Max Alexander has written a fascinating account of two contrasting funerals. One, a home funeral, for his father in law (Bob, on the left in the photograph) the second, more conventional, for his father (Jim, on the right in the photograph). His description of what happened is warm, intimate and very moving:
“When Bob died, on a cold evening in late November, Sarah, her sister Holly and I gently washed his body with warm water and lavender oil as it lay on the portable hospital bed in the living room. (Anointing a body with aromatic oils, which moisten the skin and provide a calming atmosphere for the living, is an ancient tradition.) I had been to plenty of funerals and seen many a body in the casket, but this was the first time I was expected to handle one. I wasn’t eager to do so, but after a few minutes it seemed like second nature.

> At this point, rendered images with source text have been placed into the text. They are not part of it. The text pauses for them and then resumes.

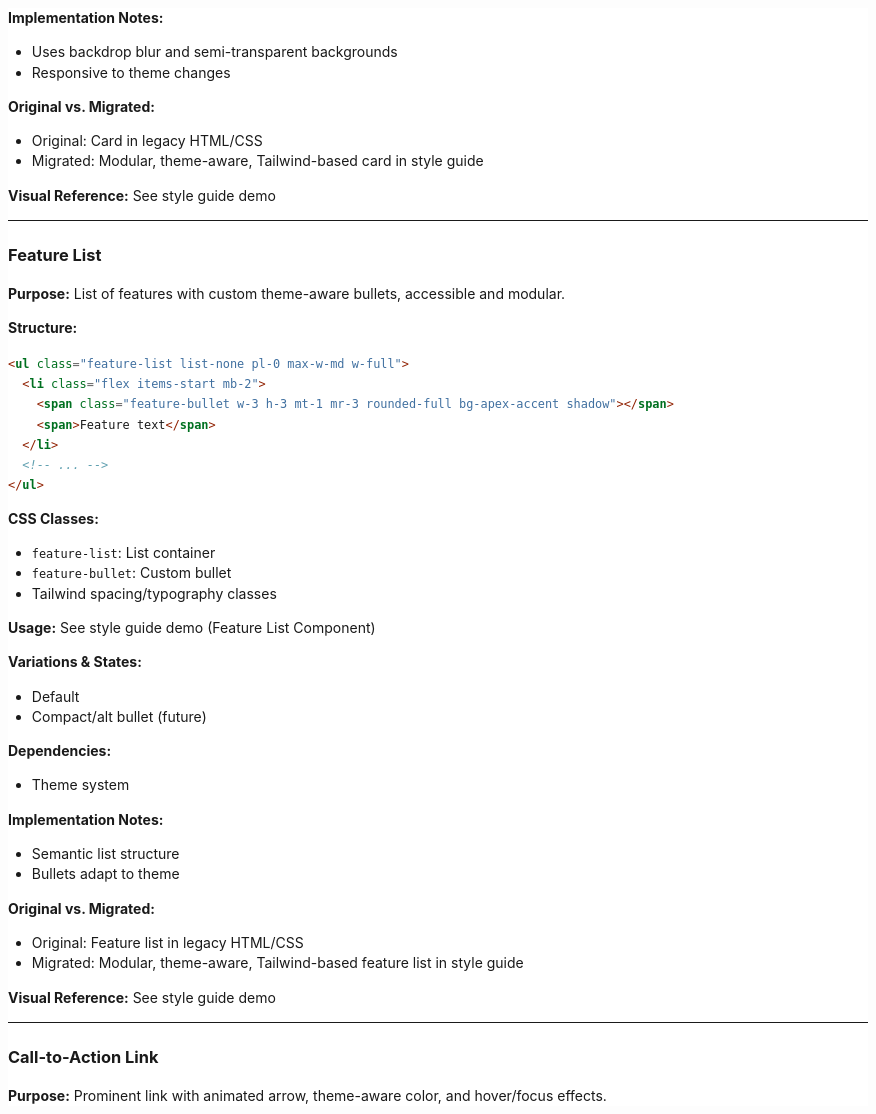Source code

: **Implementation Notes:**
- Uses backdrop blur and semi-transparent backgrounds
- Responsive to theme changes

**Original vs. Migrated:**
- Original: Card in legacy HTML/CSS
- Migrated: Modular, theme-aware, Tailwind-based card in style guide

**Visual Reference:** See style guide demo

---

### Feature List

**Purpose:** List of features with custom theme-aware bullets, accessible and modular.

**Structure:**
```html
<ul class="feature-list list-none pl-0 max-w-md w-full">
  <li class="flex items-start mb-2">
    <span class="feature-bullet w-3 h-3 mt-1 mr-3 rounded-full bg-apex-accent shadow"></span>
    <span>Feature text</span>
  </li>
  <!-- ... -->
</ul>
```

**CSS Classes:**
- `feature-list`: List container
- `feature-bullet`: Custom bullet
- Tailwind spacing/typography classes

**Usage:** See style guide demo (Feature List Component)

**Variations & States:**
- Default
- Compact/alt bullet (future)

**Dependencies:**
- Theme system

**Implementation Notes:**
- Semantic list structure
- Bullets adapt to theme

**Original vs. Migrated:**
- Original: Feature list in legacy HTML/CSS
- Migrated: Modular, theme-aware, Tailwind-based feature list in style guide

**Visual Reference:** See style guide demo

---

### Call-to-Action Link

**Purpose:** Prominent link with animated arrow, theme-aware color, and hover/focus effects.
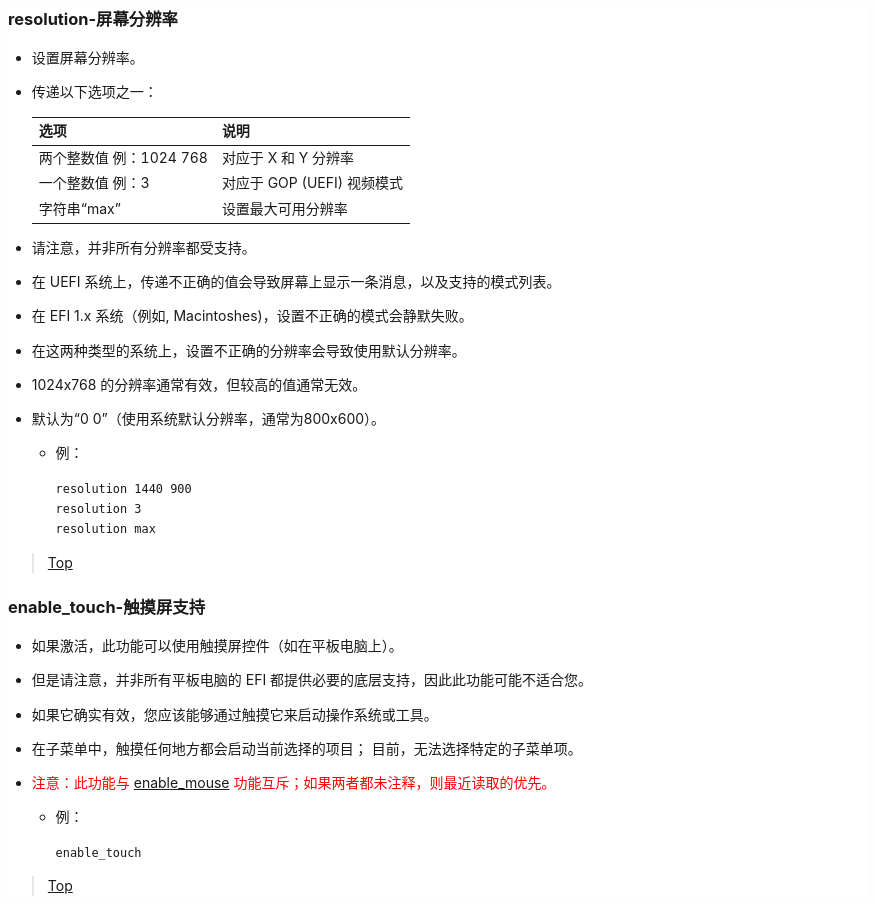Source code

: 

### resolution-屏幕分辨率

- 设置屏幕分辨率。

- 传递以下选项之一： 

  | 选项                    | 说明                       |
  | ----------------------- | -------------------------- |
  | 两个整数值 例：1024 768 | 对应于 X 和 Y 分辨率       |
  | 一个整数值 例：3        | 对应于 GOP (UEFI) 视频模式 |
  | 字符串“max”             | 设置最大可用分辨率         |

- 请注意，并非所有分辨率都受支持。

- 在 UEFI 系统上，传递不正确的值会导致屏幕上显示一条消息，以及支持的模式列表。

- 在 EFI 1.x 系统（例如, Macintoshes)，设置不正确的模式会静默失败。

- 在这两种类型的系统上，设置不正确的分辨率会导致使用默认分辨率。

- 1024x768 的分辨率通常有效，但较高的值通常无效。

- 默认为“0 0”（使用系统默认分辨率，通常为800x600）。

   - 例：

     ```refind conf
     resolution 1440 900
     resolution 3
     resolution max
     ```

> [Top](##配置代码列表)



### enable_touch-触摸屏支持

- 如果激活，此功能可以使用触摸屏控件（如在平板电脑上）。

- 但是请注意，并非所有平板电脑的 EFI 都提供必要的底层支持，因此此功能可能不适合您。

- 如果它确实有效，您应该能够通过触摸它来启动操作系统或工具。

- 在子菜单中，触摸任何地方都会启动当前选择的项目； 目前，无法选择特定的子菜单项。

- <font color=red>注意：此功能与 [enable_mouse](###enable_mouse-鼠标支持) 功能互斥；如果两者都未注释，则最近读取的优先。</font>

  - 例：

    ```refind conf
    enable_touch
    ```

> [Top](##配置代码列表)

His skin remained warm for a long time—maybe an hour—then gradually cooled and turned pale as the blood settled. While Holly and I washed his feet, Sarah trimmed his fingernails. (No, they don’t keep growing after death, but they were too long.) We had to tie his jaw shut with a bandanna for several hours until rigor mortis set in, so his mouth would not be frozen open; the bandanna made him look like he had a toothache.
We worked quietly and deliberately, partly because it was all new to us but mainly out of a deep sense of purpose. Our work offered the chance to reflect on the fact that he was really gone. It wasn’t Bob, just his body.
Bob’s widow, Annabelle, a stoic New Englander, stayed in the kitchen during most of these preparations, but at some point she came in and held his hands. Soon she was comfortable lifting his arms and marveling at the soft stillness of her husband’s flesh. “Forty-four years with this man,” she said quietly.”
The full account of both funerals can be found here.
Max took inspiration from an organisation called Crossings, that acts as a home funeral and green burial resource center. Crossing, they say, exists “to foster the integration of dying and after-death care back into our family and community life.” Their site can be found here.
Marvelous.
The only thing I would point out is the difference in time between death and the funeral in the UK and the US.
Rigor mortis goes after about 36 hours, for us, barely the beginning of the liminal time, where as in the US, they’re probably in the ground or the furnace by then. Any longer, and his jaw would have fallen open again, hence the British undertakers penchant for a lip stitch. We use a wishbone style plastic collar.
I wish there was a way to convince our American colleagues to slow the whole process down, but this seems unlikely on an immigrant founded country, so many of which have a speedy burial as customary.